Spatial subunit sampling used to partition large or 3D samples into cubes for subunit-level statistics.

class phenocoder.sampling.SpatialSubunitSampler(adata, dim_subunit, min_obs, spatial_key, verbose=False)[source]

Bases: object

Parameters:
  • adata (ad.AnnData)

  • dim_subunit (tuple[int])

  • min_obs (int)

  • spatial_key (str)

  • verbose (bool)

partition()[source]

Partition the observations into a uniform grid of cubic spatial subunits.

Divides the bounding box of the spatial coordinates (adata.obsm[spatial_key]) into cubes of edge length dim_subunit and assigns each observation to the cube it falls in. The result is stored on self.subunits as a dict keyed by the integer grid index of each cube, where each value holds the member observation indices, their spatial coordinates, a bounding box and an integer subunit id.

Returns:

None

Return type:

None

filter()[source]

Filter subunits based on minimum number of observations.

Drops any subunit with fewer than self.min_obs observations (the threshold set at construction).

Returns:

None

Return type:

None

sample(max_obs)[source]

Sample observations within each subunit based on max_obs threshold.

Randomly subsamples observations in subunits that exceed the max_obs threshold. Subunits with fewer observations than max_obs are left unchanged.

Parameters:

max_obs (int) – Maximum number of observations per subunit.

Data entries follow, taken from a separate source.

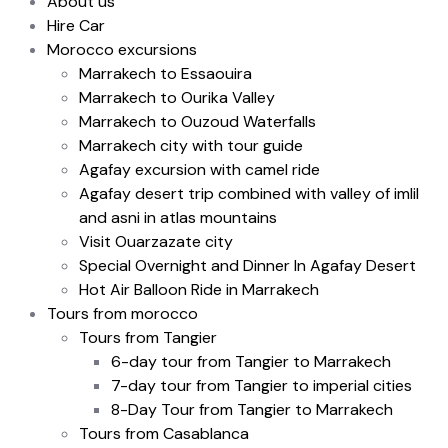
About us
Hire Car
Morocco excursions
Marrakech to Essaouira
Marrakech to Ourika Valley
Marrakech to Ouzoud Waterfalls
Marrakech city with tour guide
Agafay excursion with camel ride
Agafay desert trip combined with valley of imlil
and asni in atlas mountains
Visit Ouarzazate city
Special Overnight and Dinner In Agafay Desert
Hot Air Balloon Ride in Marrakech
Tours from morocco
Tours from Tangier
6-day tour from Tangier to Marrakech
7-day tour from Tangier to imperial cities
8-Day Tour from Tangier to Marrakech
Tours from Casablanca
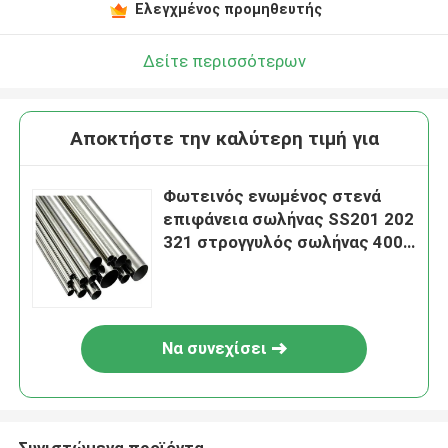
Ελεγχμένος προμηθευτής
Δείτε περισσότερων
Αποκτήστε την καλύτερη τιμή για
Φωτεινός ενωμένος στενά
επιφάνεια σωλήνας SS201 202
321 στρογγυλός σωλήνας 400#
600grit ανοξείδωτου
Να συνεχίσει
Συνιστώμενα προϊόντα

Subunits exceeding this threshold will be randomly subsampled to this size.

Returns:

None

Return type:

None

to_df()[source]

Build a per-observation table mapping each object to its spatial subunit.

Flattens self.subunits into one row per observation, with the subunit assignment as a column and the observation index as the (string) index.

Returns:

One row per observation, with a subunit_id column and

the observation index (obs_index) as the DataFrame index.

Return type:

pd.DataFrame